Ia menuliskan segala opininya dengan cerdas. Menulis menjadi sarana Minke dalam mengutarakan ketidak setujuan terhadap hukum-hukum pemerintah Belanda, dan juga kesewenang-wenangan terhadap pribumi (dalam soal ini ia mirip Kartini). Ketika Nyai direnggut hak-haknya oleh anak dari Tuan Meilema, ia mengadakan perlawanan dengan menulis melalui artikel di semua koran yang ada.
Ketika akhirnya Annnelies tetap harus pergi dan Nyai kehilangan hak asuh, Minke berkata kepada Nyai, “Kita Kalah, Ma…” namun Nyai menjawab, “Kita telah melawan Nak, sebaik-baiknya, sehormat-hormatnya.“ (cool banget nggak sih, kalimat ini 🙂 )
Minke mengajarkan pada saya untuk mengutarakan pemikiran lewat tulisan. Persoalan diterima atau tidak, menang atau kalah, semua soal sudut pandang. Lewat Minke saya termotivasi belajar menulis, menuangkan pemikiran dan akhirnya memilih jalur penulis profesional.
ALASAN#5 BUKU INI DITULIS OLEH PRAMOEDYA ANANTA TOER
Oh, bahkan mendengar nama sang sastrawan saja sudah membuat saya merasa harus membaca karyanya. Apa yang membuat Bumi Manusia (dan Tetralogi Buru) unik adalah karena ia ditulis Pram ketika masih diasingkan di Pulau Buru. Kita tahu aktivitas menulisnya dibatasi oleh pemerintah. Konon ia tak diberi akses ke alat tulis apapun, meski demikian tak ada yang menghentikan Pram. Ketika tak bisa menulis, ia memilih menceritakan kisah-kisah dalam novel ini kepada teman-teman sesama tahanan.
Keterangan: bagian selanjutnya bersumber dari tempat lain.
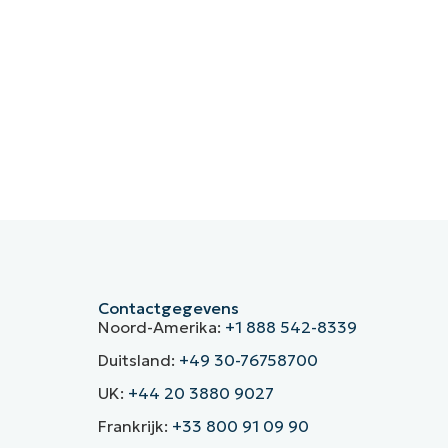
Contactgegevens
Noord-Amerika:
+1 888 542-8339
Duitsland:
+49 30-76758700
UK:
+44 20 3880 9027
Frankrijk:
+33 800 91 09 90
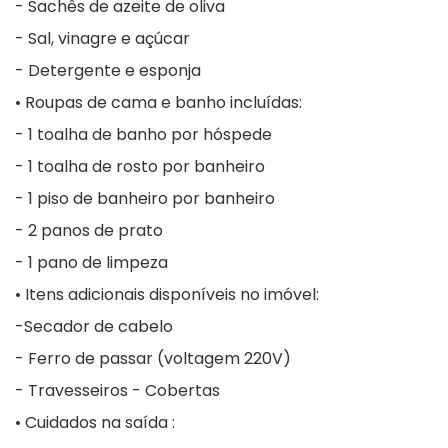
- Sachês de azeite de oliva
- Sal, vinagre e açúcar
- Detergente e esponja
• Roupas de cama e banho incluídas:
- 1 toalha de banho por hóspede
- 1 toalha de rosto por banheiro
- 1 piso de banheiro por banheiro
- 2 panos de prato
- 1 pano de limpeza
• Itens adicionais disponíveis no imóvel:
-Secador de cabelo
- Ferro de passar (voltagem 220V)
- Travesseiros - Cobertas
• Cuidados na saída :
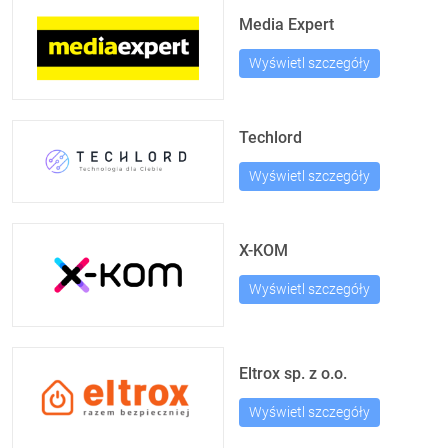
Media Expert
Wyświetl szczegóły
Techlord
Wyświetl szczegóły
X-KOM
Wyświetl szczegóły
Eltrox sp. z o.o.
Wyświetl szczegóły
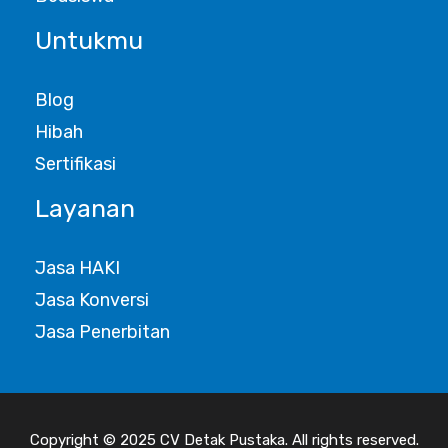
Untukmu
Blog
Hibah
Sertifikasi
Layanan
Jasa HAKI
Jasa Konversi
Jasa Penerbitan
Copyright © 2025 CV Detak Pustaka. All rights reserved.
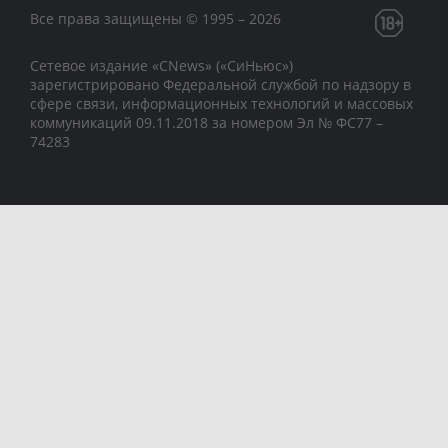
Все права защищены © 1995 – 2026
Сетевое издание «CNews» («СиНьюс»)
зарегистрировано Федеральной службой по надзору в
сфере связи, информационных технологий и массовых
коммуникаций 09.11.2018 за номером Эл № ФС77 –
74283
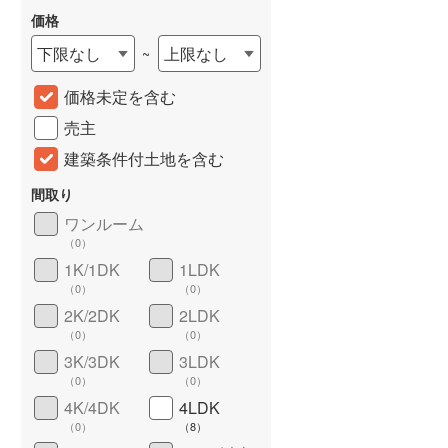
価格
下限なし
上限なし
~
価格未定を含む
売主
建築条件付土地を含む
間取り
ワンルーム
詳しく見る
（
0
）
1K/1DK
1LDK
（
0
）
（
0
）
2K/2DK
2LDK
（
0
）
（
0
）
3K/3DK
3LDK
（
0
）
（
0
）
4K/4DK
4LDK
（
0
）
（
8
）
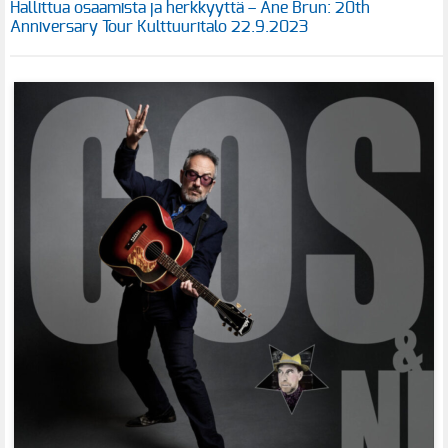
Hallittua osaamista ja herkkyyttä – Ane Brun: 20th
Anniversary Tour Kulttuuritalo 22.9.2023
Setelah bebas dari pengasingan, ia menulis Bumi Manusia. Novel ini terbit tahun 1980 dan langsung ngehits hingga cetak ulang sebanyak 10 kali dalam satu tahun, sebelum akhirnya dilarang beredar karena dianggap mempopulerkan Komunisme. Entah bagian mana yang menunjukkan hal tersebut, saya gagal paham sampai hari ini.
Secara umum, Bumi Manusia, mengajak pembaca agar tekun belajar, memberi makna hidup bagi orang lain serta tidak takut mengungkapkan pemikiran. Buat saya ini adalah pemikiran-pemikiran mendalam tentang kehidupan. Nah, kapan kamu bakal baca sastra hebat ini?